EXERCISE DATA |
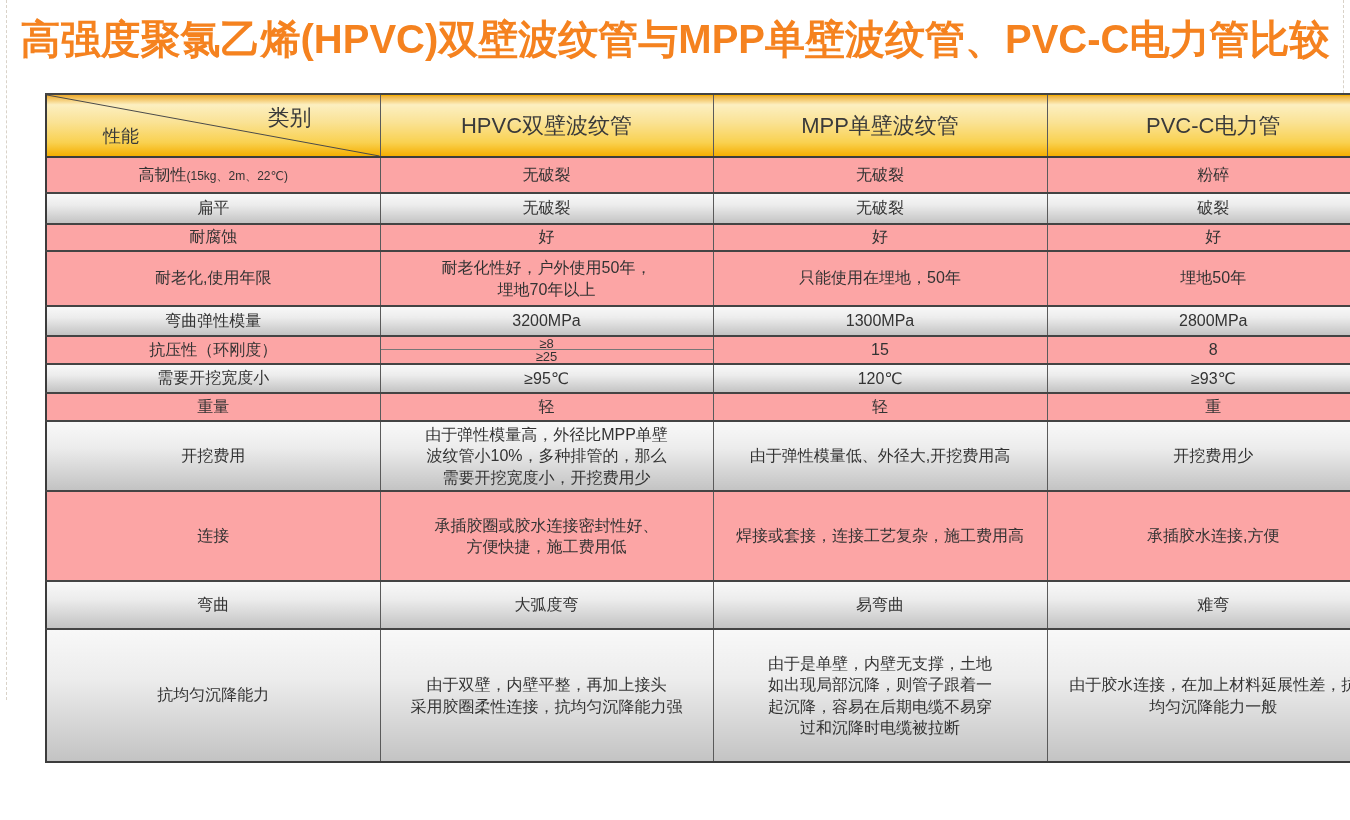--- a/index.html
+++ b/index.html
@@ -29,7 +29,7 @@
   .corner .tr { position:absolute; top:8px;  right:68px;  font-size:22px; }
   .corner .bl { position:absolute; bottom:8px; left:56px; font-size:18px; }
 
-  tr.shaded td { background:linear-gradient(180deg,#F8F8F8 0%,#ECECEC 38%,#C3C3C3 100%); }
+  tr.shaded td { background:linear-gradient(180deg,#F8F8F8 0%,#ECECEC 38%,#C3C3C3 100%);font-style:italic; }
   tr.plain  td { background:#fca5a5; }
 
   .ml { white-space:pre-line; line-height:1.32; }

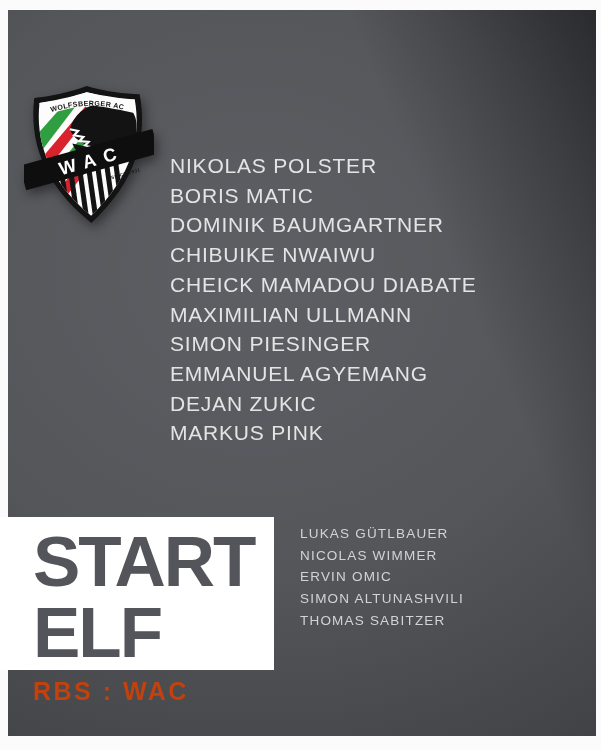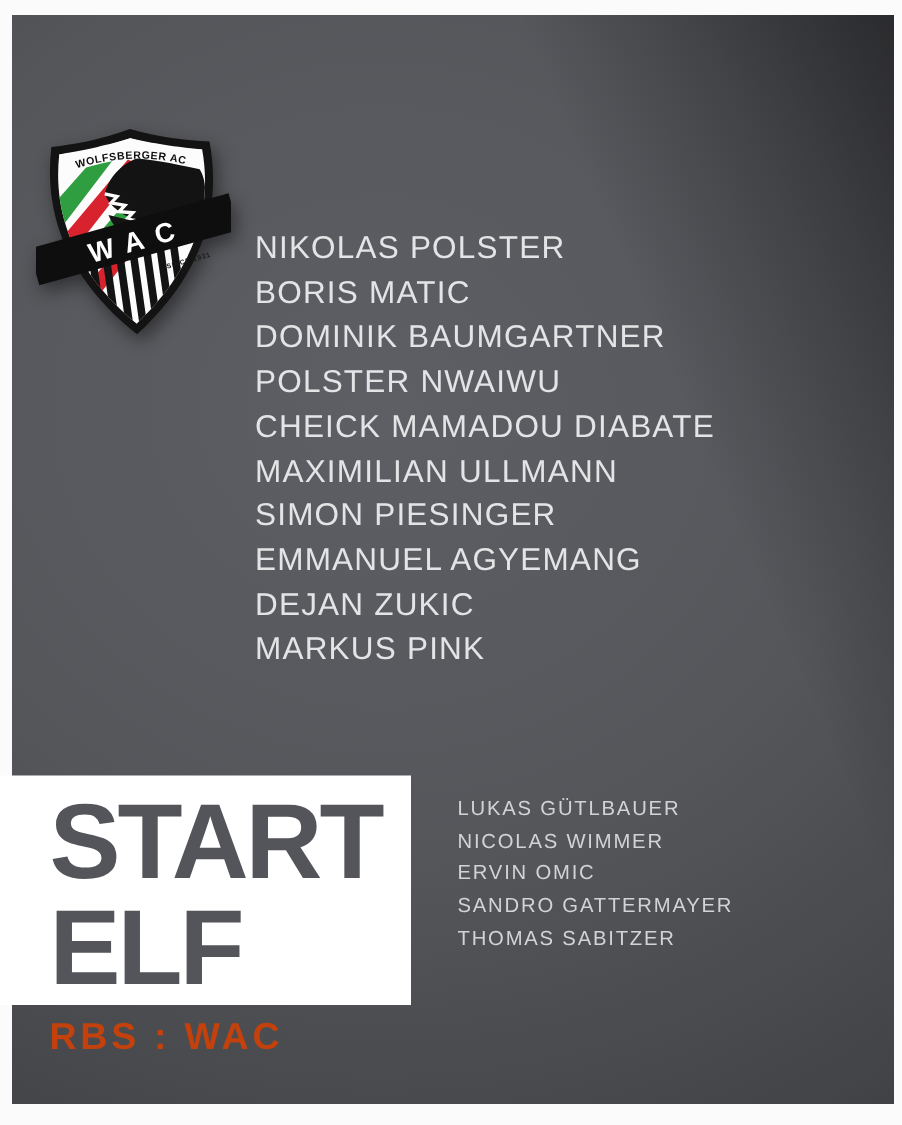--- a/index.html
+++ b/index.html
@@ -102,7 +102,7 @@
     <li>NIKOLAS POLSTER</li>
     <li>BORIS MATIC</li>
     <li>DOMINIK BAUMGARTNER</li>
-    <li>POLSTER NWAIWU</li>
+    <li>CHIBUIKE NWAIWU</li>
     <li>CHEICK MAMADOU DIABATE</li>
     <li>MAXIMILIAN ULLMANN</li>
     <li>SIMON PIESINGER</li>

WHAT YOU NEED TO DO | Output exactly the lines from the line containing "-29,7 +29,7 @@" through the last line of the records, both included, and leave out every picture.

ANSWER AREA |
@@ -29,7 +29,7 @@
   .corner .tr { position:absolute; top:8px;  right:68px;  font-size:22px; }
   .corner .bl { position:absolute; bottom:8px; left:56px; font-size:18px; }
 
-  tr.shaded td { background:linear-gradient(180deg,#F8F8F8 0%,#ECECEC 38%,#C3C3C3 100%); }
+  tr.shaded td { background:linear-gradient(180deg,#F8F8F8 0%,#ECECEC 38%,#C3C3C3 100%);font-style:italic; }
   tr.plain  td { background:#fca5a5; }
 
   .ml { white-space:pre-line; line-height:1.32; }

--- a/index.html
+++ b/index.html
@@ -102,7 +102,7 @@
     <li>NIKOLAS POLSTER</li>
     <li>BORIS MATIC</li>
     <li>DOMINIK BAUMGARTNER</li>
-    <li>POLSTER NWAIWU</li>
+    <li>CHIBUIKE NWAIWU</li>
     <li>CHEICK MAMADOU DIABATE</li>
     <li>MAXIMILIAN ULLMANN</li>
     <li>SIMON PIESINGER</li>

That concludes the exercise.